Hong Kong’s Securities and Futures Commission (SFC) announced Wednesday that it will permit licensed brokers to offer virtual asset margin financing and introduced a framework allowing trading platforms to provide perpetual contracts to professional investors.
Under the updated guidance, brokers can extend virtual asset financing to securities margin clients who demonstrate sufficient collateral and strong creditworthiness.

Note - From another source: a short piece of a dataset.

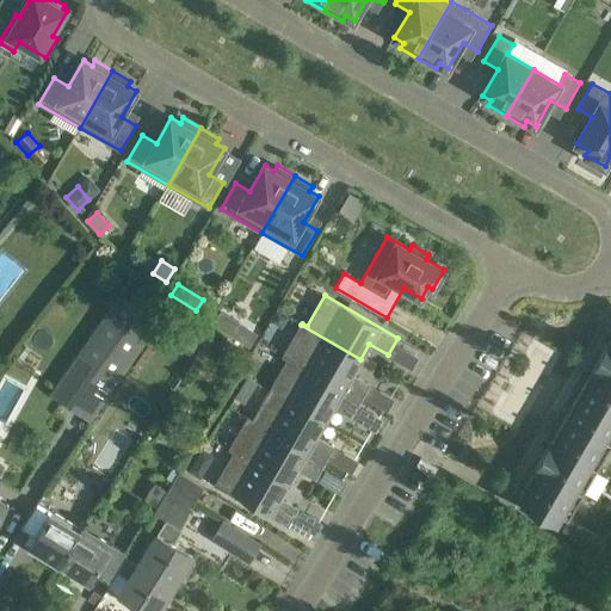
[(164,325),(124,297),(55,394),(94,421),(164,325)]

At the outset, only Bitcoin and Ether will qualify as eligible collateral.
The regulator also outlined a high-level structure for licensed virtual asset trading platforms to launch leveraged perpetual contracts, with participation restricted to professional investors.

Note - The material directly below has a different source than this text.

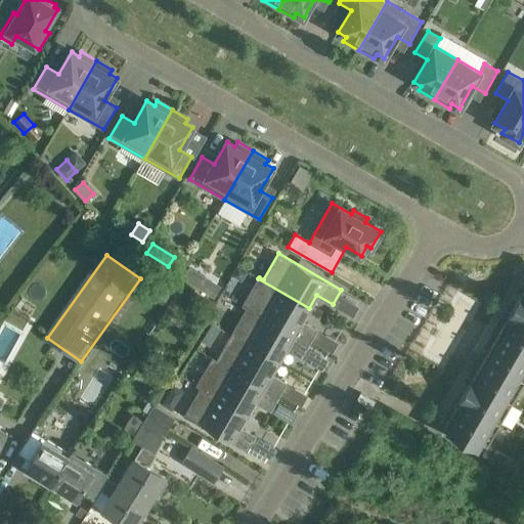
[(199,289),(207,276),(189,266),(182,277),(199,289)]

Affiliates of licensed platforms may act as market makers, provided they adhere to strict conflict-of-interest safeguards, maintain operational independence and implement robust security controls.
These measures aim to introduce structured leverage and enhance liquidity within Hong Kong’s regulated crypto market, while continuing to limit retail investor exposure.
Liquidity push under ASPIRe roadmap
Speaking at Consensus Hong Kong 2026, Eric Yip, the SFC’s executive director of intermediaries, said the regulator’s digital asset strategy has reached a “defining stage” under its ASPIRe roadmap — which stands for Access, Safeguards, Products, Infrastructure and Relationships.
“This year’s focus is on liquidity — cultivating market depth, strengthening price discovery and building investor confidence,” Yip said.
He noted that the margin financing initiative is built upon Hong Kong’s existing securities margin regime, incorporating controls on collateral standards, concentration limits, haircuts and governance requirements.
According to Yip, the objective is to enable “responsible leverage that supports liquidity without undermining financial stability.” He added that perpetual contracts will follow a principles-based approach requiring clear disclosures and strong internal risk management systems.
Regarding affiliate market makers, Yip said the safeguards are designed to “narrow spreads, improve fairness and transparency.”
Continued legislative expansion
The latest steps form part of Hong Kong’s broader crypto regulatory rollout.
On Jan. 31, authorities revealed plans to introduce a draft ordinance in 2026 covering crypto advisory services, alongside regulatory updates aligned with the Organisation for Economic Co-operation and Development’s (OECD) Crypto-Asset Reporting Framework (CARF).
Earlier, on Feb. 2, the Hong Kong Monetary Authority (HKMA) said it is preparing to issue its first stablecoin licenses in March, with initial approvals expected to be granted on a limited basis.